4Mit der Klage begehrt die Klägerin von der Beklagten aus übergegangenem Recht Schadensersatz in Höhe ihrer Aufwendungen aus schuldhafter Schlechterfüllung des Vertrages über die Unterbringung der Frau C in der von der Beklagten betriebenen Einrichtung. Zur Begründung trägt sie vor:
5Die Beklagte habe die Pflege von Frau C so gestalten müssen, dass jede vermeidbare Gefährdung ausgeschlossen gewesen sei. Im Fragebogen vom 11. August 2003 (Anlage K 3 = Bl. 34 GA) habe die Beklagte selbst eingeräumt, dass im Unfallzeitpunkt für Frau C eine „dauernde Aufsicht oder eine Nachtwache benötigt“ worden sei. Die Beklagte müsse sich entgegen halten lassen, dass sie die richterlichen Anweisungen zur Fixierung von Frau C und die eigenen Erkenntnisse nicht umgesetzt, insbesondere in der Nacht des 15. Februar 2002 den Fixiergurt bei ihr nicht angelegt habe. Nach den Angaben der Beklagten solle zwar der gemäß Fixierbeschluss notwendige Bauchgurt angelegt und das Bettgitter hochgestellt gewesen sein. Diese Angaben würden jedoch bestritten. Bei ordnungsgemäß angebrachtem Bauchgurt und hochgezogenem Bettgitter wäre ein Verlassen ihres Bettes Frau C nicht möglich gewesen. Die Tatsache, dass es zum Sturz gekommen sei, belege, dass der Gurt entweder gar nicht oder nicht ordnungsgemäß angelegt gewesen sei.
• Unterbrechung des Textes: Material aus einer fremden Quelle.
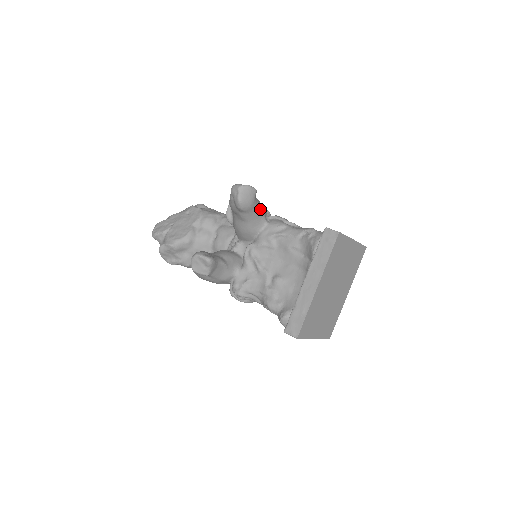
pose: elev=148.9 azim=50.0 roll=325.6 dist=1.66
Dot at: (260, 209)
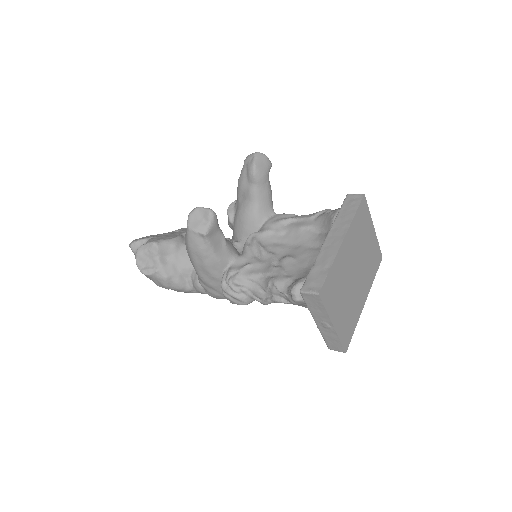
Dot at: (271, 192)
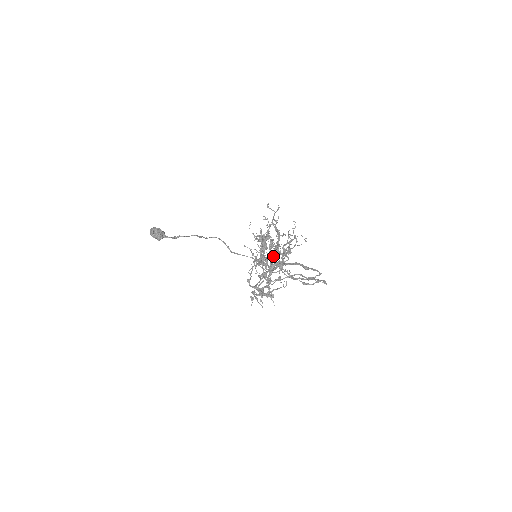
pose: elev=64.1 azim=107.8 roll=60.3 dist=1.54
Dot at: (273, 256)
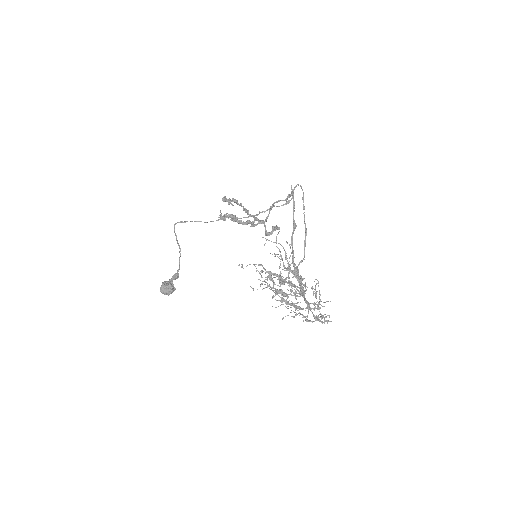
Dot at: occluded
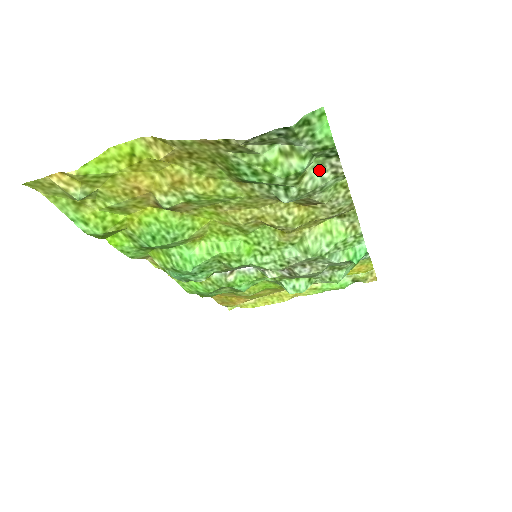
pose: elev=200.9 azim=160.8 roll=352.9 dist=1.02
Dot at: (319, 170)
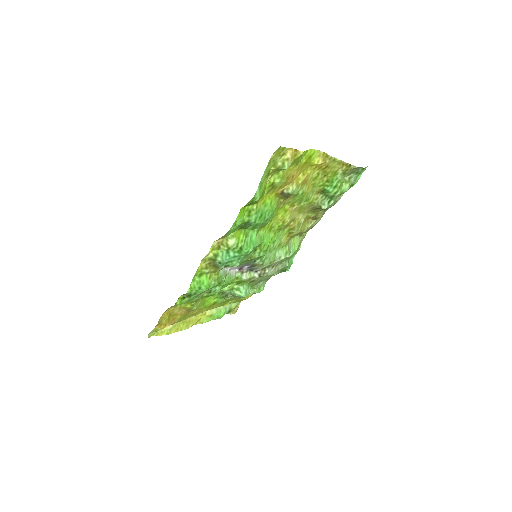
Dot at: occluded
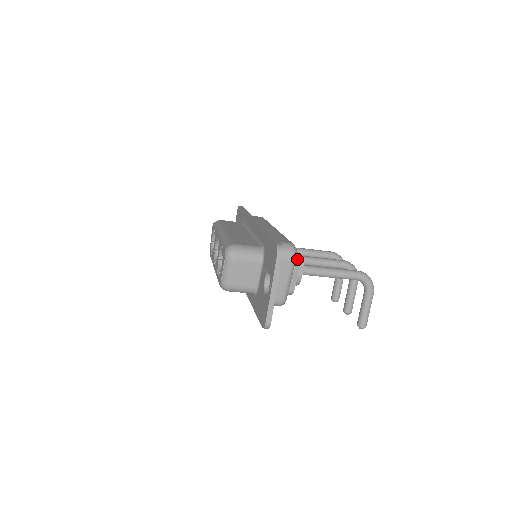
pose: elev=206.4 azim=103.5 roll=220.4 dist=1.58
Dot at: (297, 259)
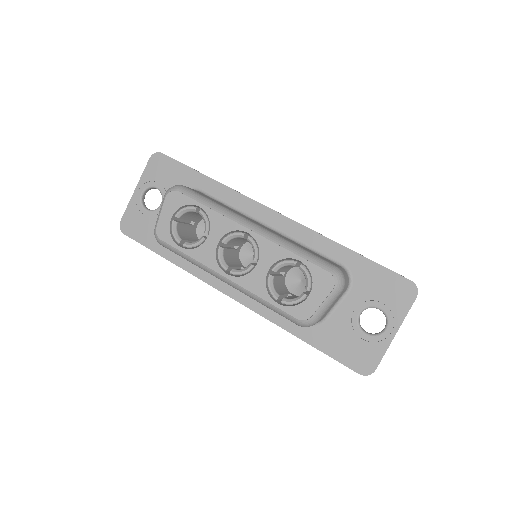
Dot at: occluded
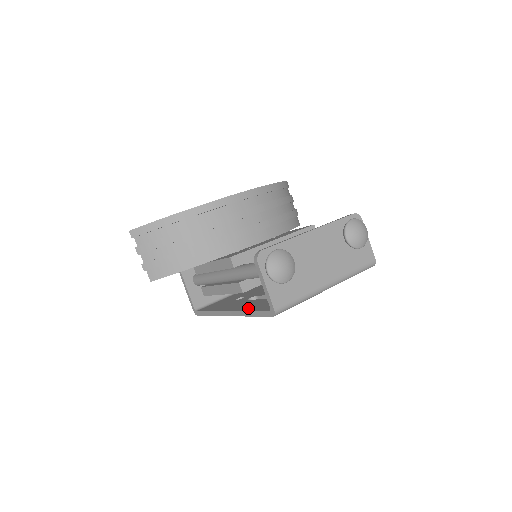
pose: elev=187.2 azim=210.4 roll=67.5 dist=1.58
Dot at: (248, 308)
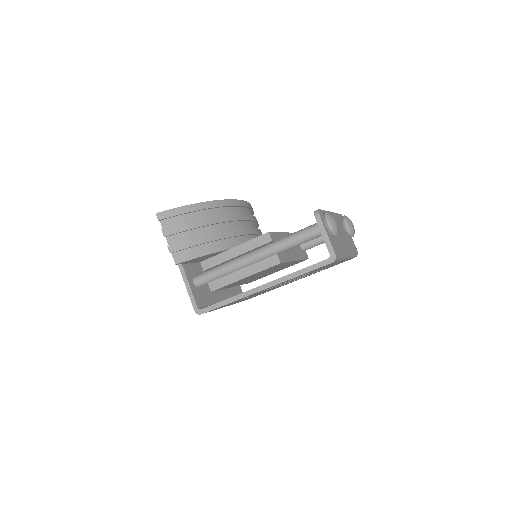
Dot at: occluded
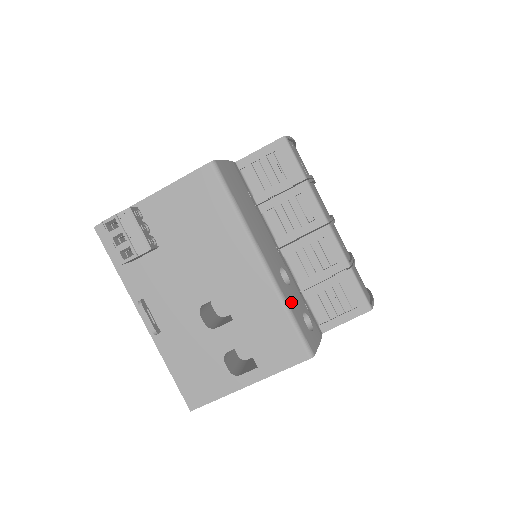
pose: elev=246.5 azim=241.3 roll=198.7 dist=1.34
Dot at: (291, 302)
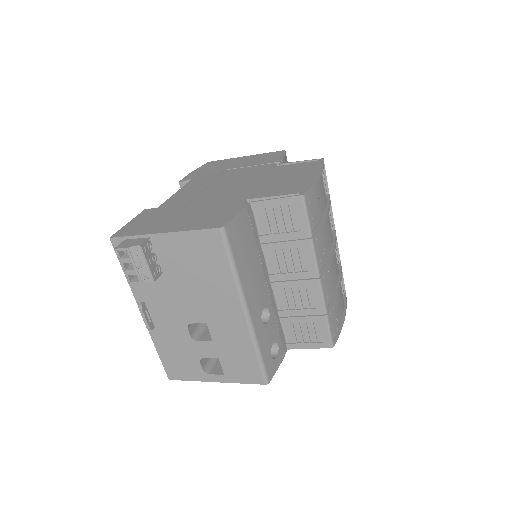
Dot at: (263, 342)
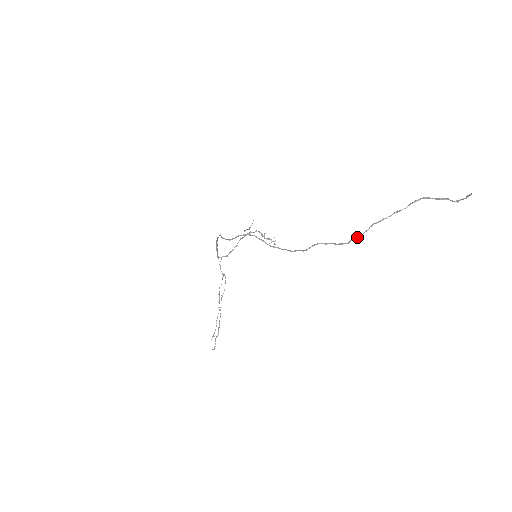
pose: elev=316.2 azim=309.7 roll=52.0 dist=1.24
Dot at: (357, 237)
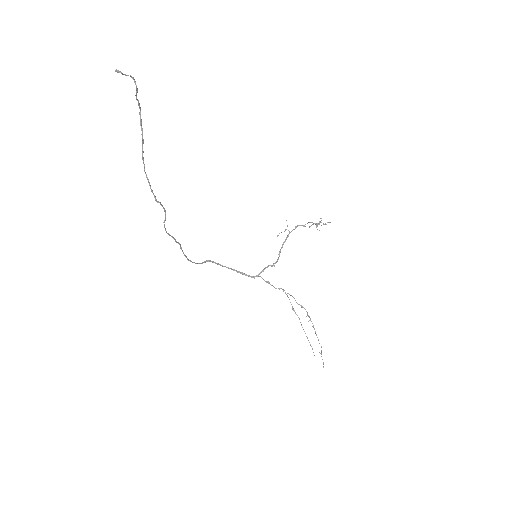
Dot at: occluded
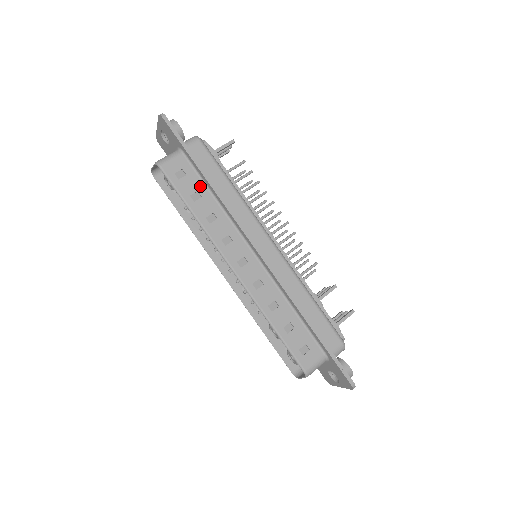
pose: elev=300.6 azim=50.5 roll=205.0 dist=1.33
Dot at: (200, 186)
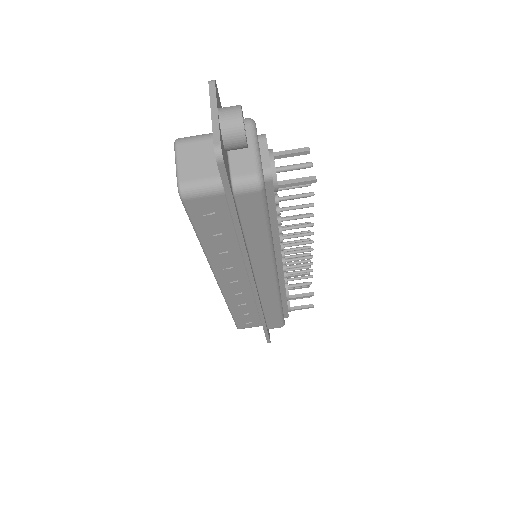
Dot at: (227, 226)
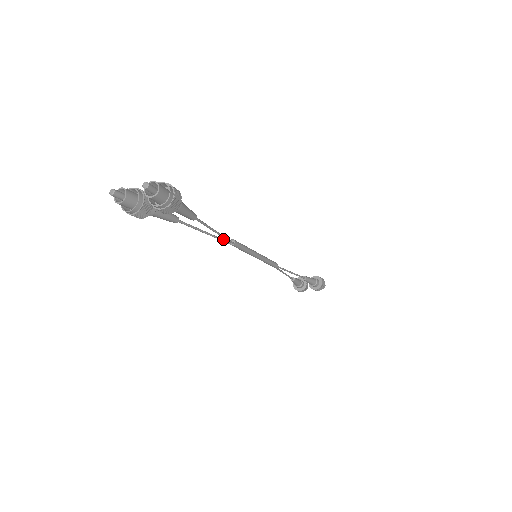
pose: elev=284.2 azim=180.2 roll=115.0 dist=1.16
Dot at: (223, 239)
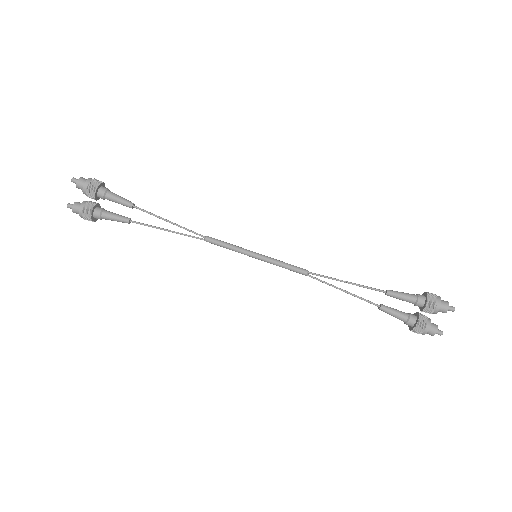
Dot at: (192, 236)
Zumindest müsse zu ihren Gunsten insoweit von einer Beweislastumkehr ausgegangen werden.
6Die Klägerin beantragt,
7die Beklagte zu verurteilen, an sie 5.853,10 Euro nebst Zinsen in Höhe von 4 % Zinsen über dem Basiszinssatz seit dem 10. Februar 2004 zu zahlen.
8Die Beklagte beantragt,
9die Klage abzuweisen.
10Die Beklagte trägt vor:
11Im Zeitpunkt des Sturzes habe sich Frau C - insoweit für sich unstreitig - nahezu seit 2 Jahren in ihrem Haus aufgehalten. Seit Beginn des Aufenthaltes sei sie nachts durch ein Bettgitter mit einem Bauchgurt fixiert worden. Am Tage des Sturzes sei Frau C, wie an allen übrigen Tagen, ordnungsgemäß fixiert und das Bettgitter hochgezogen worden. Um 21.30 Uhr sei das Zimmer von Frau C das letzte Mal kontrolliert worden. Zu diesem Zeitpunkt habe sie im Bett gelegen, der Gurt sei geschlossen gewesen, das Gitter hochgestellt. Gegen 22.45 Uhr habe ihre Mitarbeiterin Rufe von Frau C gehört und diese liegend im Zimmer vorgefunden. Das Bettgitter sei hoch, der Gurt geschlossen im Bett gewesen. Es müsse Frau C gelungen sein, sich aus dem Gurt zu lösen.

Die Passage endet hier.